• **SOURCE EXCERPT**:
========================

Looking for a mentor

A legit mentor would probably not accept your offer. Find someone who's older than you, share a common interest with, and has been through it all. I bet they would be glad to share their knowledge with you. When money comes to the conversation probably 1-2% of profits would be better. Higher depending on how involved your mentor is.
 
Look, I just want to make money, I can get access to serious capital, but to get access to that capital I need to be profitable for at least 6 months. I just want to make serious money & not have to monkey about doing a regular job with a regular pay. For that I am ready to study 18/7, point is study what??? Can you post a profitable blotter for last 3 years? I can't, so I seek people that would be kind enough to teach me, because so far I wasn't able to find the way & believe me when I say - I spent thousands of hours reading & eye balling price action, lost money, made money. I am not new to this.

No disrespect intended. (y)

========================

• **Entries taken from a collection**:
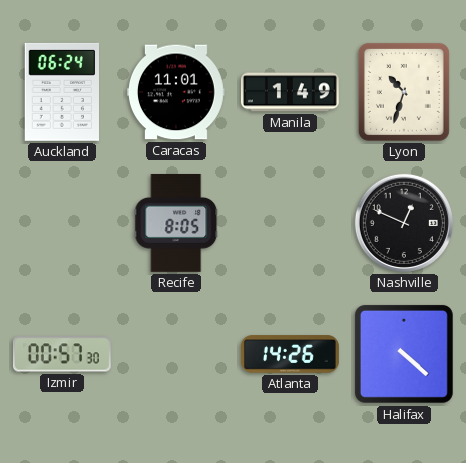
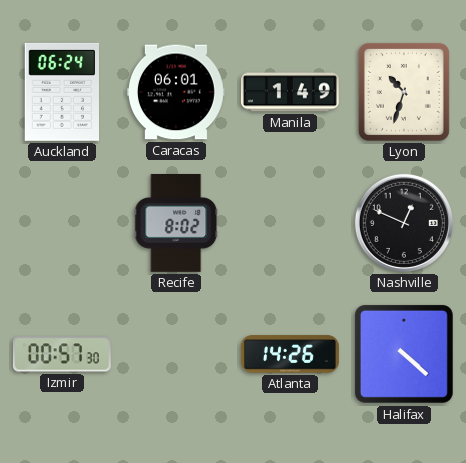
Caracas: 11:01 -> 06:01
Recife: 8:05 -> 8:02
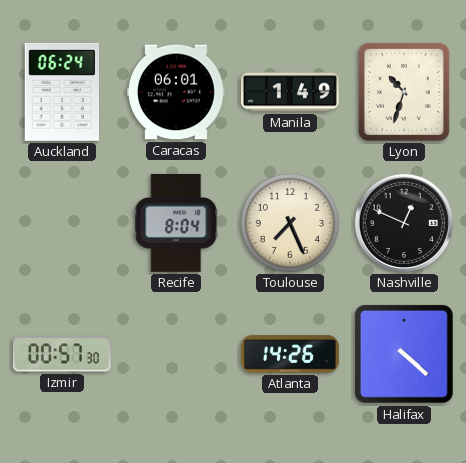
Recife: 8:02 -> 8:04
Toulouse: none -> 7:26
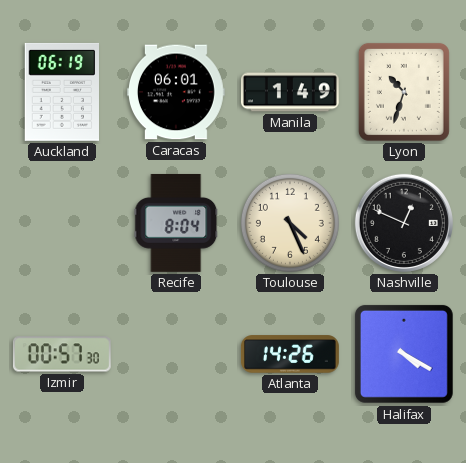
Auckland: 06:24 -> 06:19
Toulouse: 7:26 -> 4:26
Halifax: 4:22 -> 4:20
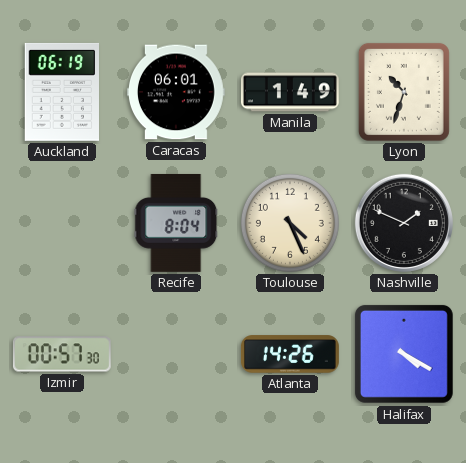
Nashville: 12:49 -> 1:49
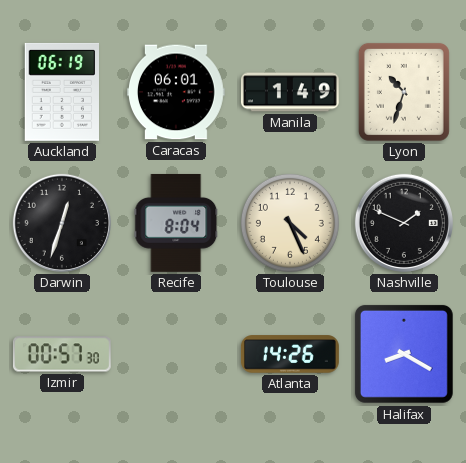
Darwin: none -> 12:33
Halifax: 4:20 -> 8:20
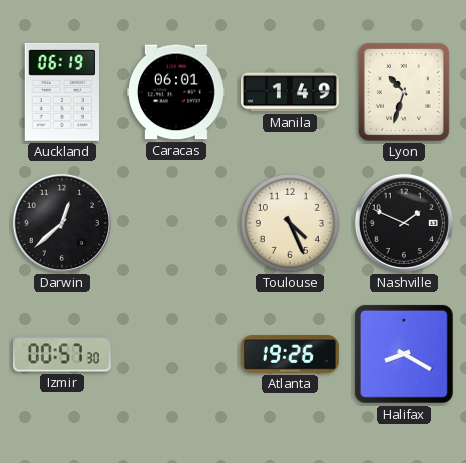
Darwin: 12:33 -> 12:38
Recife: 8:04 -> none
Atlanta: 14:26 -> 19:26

========================

• **YOUR TASK**:
Repeat the forum thread on finding a mentor in full, word for word. The rows above are separate material and have no connection to the forum thread on finding a mentor.

• **EXERCISE SOLUTION**:
Looking for a mentor

A legit mentor would probably not accept your offer. Find someone who's older than you, share a common interest with, and has been through it all. I bet they would be glad to share their knowledge with you. When money comes to the conversation probably 1-2% of profits would be better. Higher depending on how involved your mentor is.
 
Look, I just want to make money, I can get access to serious capital, but to get access to that capital I need to be profitable for at least 6 months. I just want to make serious money & not have to monkey about doing a regular job with a regular pay. For that I am ready to study 18/7, point is study what??? Can you post a profitable blotter for last 3 years? I can't, so I seek people that would be kind enough to teach me, because so far I wasn't able to find the way & believe me when I say - I spent thousands of hours reading & eye balling price action, lost money, made money. I am not new to this.

No disrespect intended. (y)